After a year’s Covid-enforced absence, live concerts have returned to the Edinburgh international festival, albeit in a slightly different guise. In place of the Usher Hall, this year’s orchestral concerts are being staged – in a socially distanced manner – in a grand marquee on a school lawn in the north side of the city. It’s outdoor festival-going – albeit more civilised and with a nod to the uncertainness of the Scottish weather.
Such a shift in venue requires a concomitant downsize in ensemble. For this programme, revisiting the successful partnership of Russian maestro Valery Gergiev with the local forces of the Royal Scottish National Orchestra, this meant string works by Tchaikovsky, Shostakovich and Stravinsky in place of gargantuan Soviet-era works of previous years.
There’s also the question of what an audience will tolerate in an open-air, rather draughty setting. If Tchaikovsky’s Serenade for Strings and Shostakovich’s First Piano Concerto are guaranteed crowd-pleasers then the same could not be said about Stravinsky’s Apollon Musagète. The neoclassical ballet score, Stravinsky at his very driest, made for a decidedly anticlimactic conclusion to the programme.

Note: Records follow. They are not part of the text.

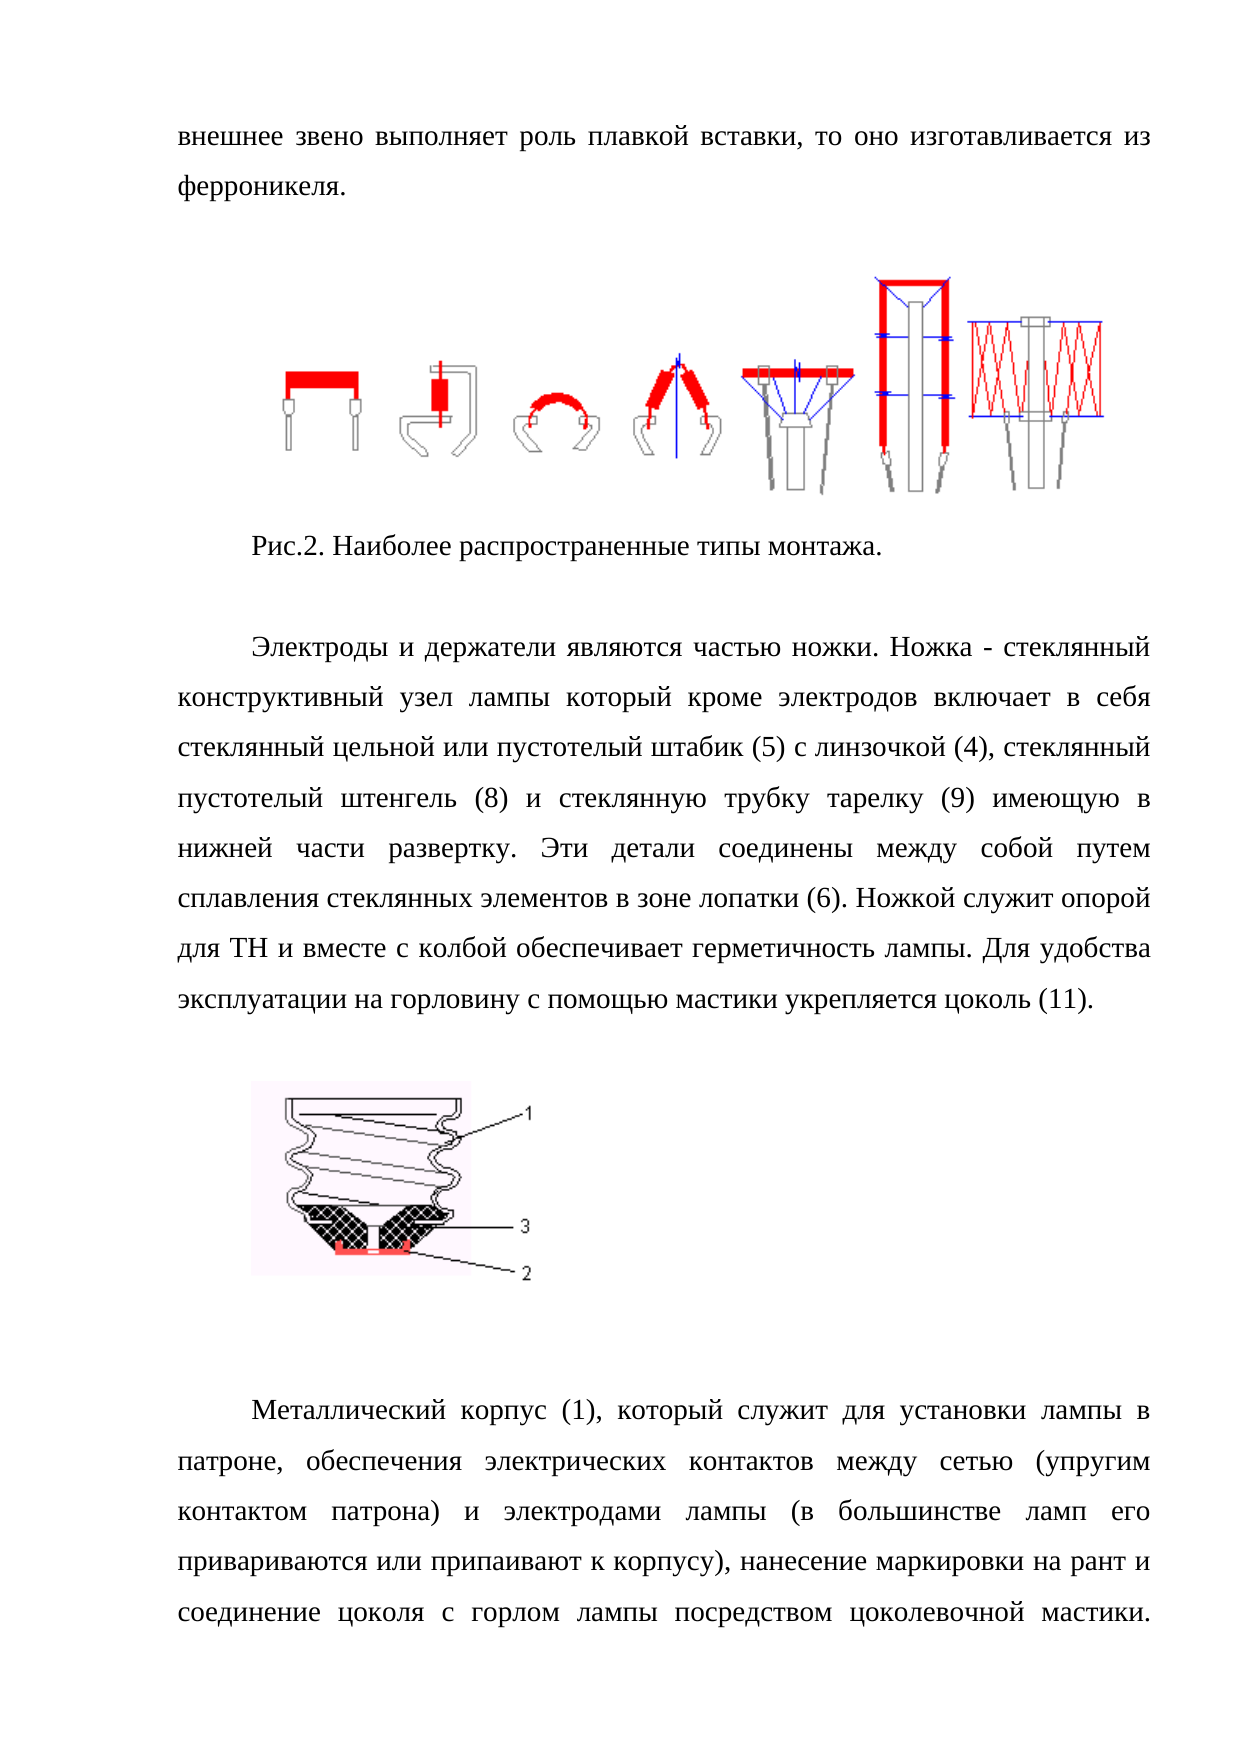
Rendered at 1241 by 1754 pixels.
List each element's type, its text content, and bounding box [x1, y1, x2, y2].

picture [251, 268, 1133, 512]
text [177, 118, 1152, 202]
text Рис.2. Наиболее распространенные типы монтажа. [177, 528, 1152, 562]
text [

That was a pity, as there was much to admire elsewhere. Gergiev apparently decided a luxuriously expansive approach was the best way to deal with the rather murky acoustic and his was a sonorous, unhurried account of the Tchaikovsky, all swelling cellos and endless lines. Steven Osborne was a luxury replacement soloist in the Shostakovich, bringing his hallmark intelligent and unfussy style to the score. Although the detail was sometimes obscured by the acoustic, there were moments, especially in the finale, where the wry playfulness really shone through, particular in the dialogue between Osborne and trumpet soloist Christopher Hart.